_Ausgewählter Auszug_.
========

Stobiecka, Ruchel

Stobiecka, Ruchel

Stolperstein-Biographien im Nordend

Stobiecka, Ruchel

Ruchel Stobiecka
Ruchel Stobiecka © Privat / Uri Sella, Foto: keine Angabe

 

Ruchel Stobiecka wurde in Blaszki/Polen geboren. Sie emigrierte als junges Mädchen von Polen nach Heilbronn und arbeitete in der Zigaretten-Fabrik ihres Onkels David Stobiecki. 1925/26 zog sie nach Frankfurt, wo sie den Schneidermeister Jonas Gritzmann/Grycman kennen lernte, der Packer bei der Firma Bodenheimer im Sandweg war. Beide lebten als polnische Staatsangehörige unregistriert, ohne gesicherten Aufenthaltsstatus, in Frankfurt. Sie konnten sich deshalb 1929 nur rabbinisch in der Obermainanlage 18 trauen lassen; eine staatlich registrierte Eheschließung auf dem Standesamt war wegen der dazu nötigen, aber fehlenden Papiere nicht möglich. Sie gaben beide vor, ledig zu sein, um sich gegenseitig zu schützen, falls einer der beiden verhaftet werden sollte.

 

Ihr gemeinsamer Sohn Ulrich wurde am 30. Mai 1930 geboren und trug den Nachnamen seiner Mutter. Die Wohnadresse war damals in der Frankensteiner Straße. Die Eltern trennten sich noch vor seiner Geburt. Ruchel Stobiecka war Schneiderin und arbeitete in gehobener Stellung bei der „Wäschefabrik“ Luftig und Webeli auf der Frankfurter Zeil 23. Ihre Kusine Eva Weinberger beschrieb sie als tüchtige Frau: „Sie hat ständig gearbeitet und das Kind allein unterhalten. Sie war eine tüchtige Kraft und Abteilungsleiterin in der Stickerei des Betriebes. Sie hatte außerdem eine Aufsichtsstellung und ein für eine Frau verhältnismäßig hohes Einkommen, so dass sie sich und das Kind gut ernähren konnte.“

 

Jonas Gritzmann wurde bereits 1934 von den Nazis aus dem TB-Krankenhaus der Universitätsklinik heraus verhaftet und an seinen Geburtsort Magnuszew im Kreis Tschenstochau abgeschoben. Sein weiteres Schicksal blieb unklar, aber bis zum Beginn des Zweiten Weltkrieges blieben er und Ruchel Stobiecka in Kontakt.

========

_Bereitgestellte Daten_.
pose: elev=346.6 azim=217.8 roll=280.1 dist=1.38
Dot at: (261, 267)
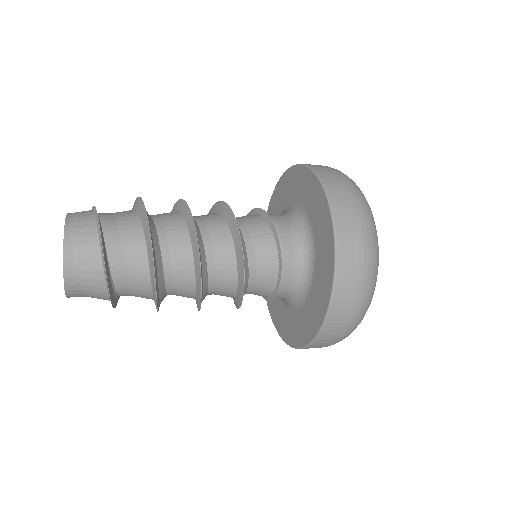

========

_Die Aufgabe_.
An welchem Datum kam laut der Biographie von Ruchel Stobiecka ihr Sohn Ulrich zur Welt? Die Zeilen sind hierfür ohne Belang.

_Antwort_.
Am 30. Mai 1930.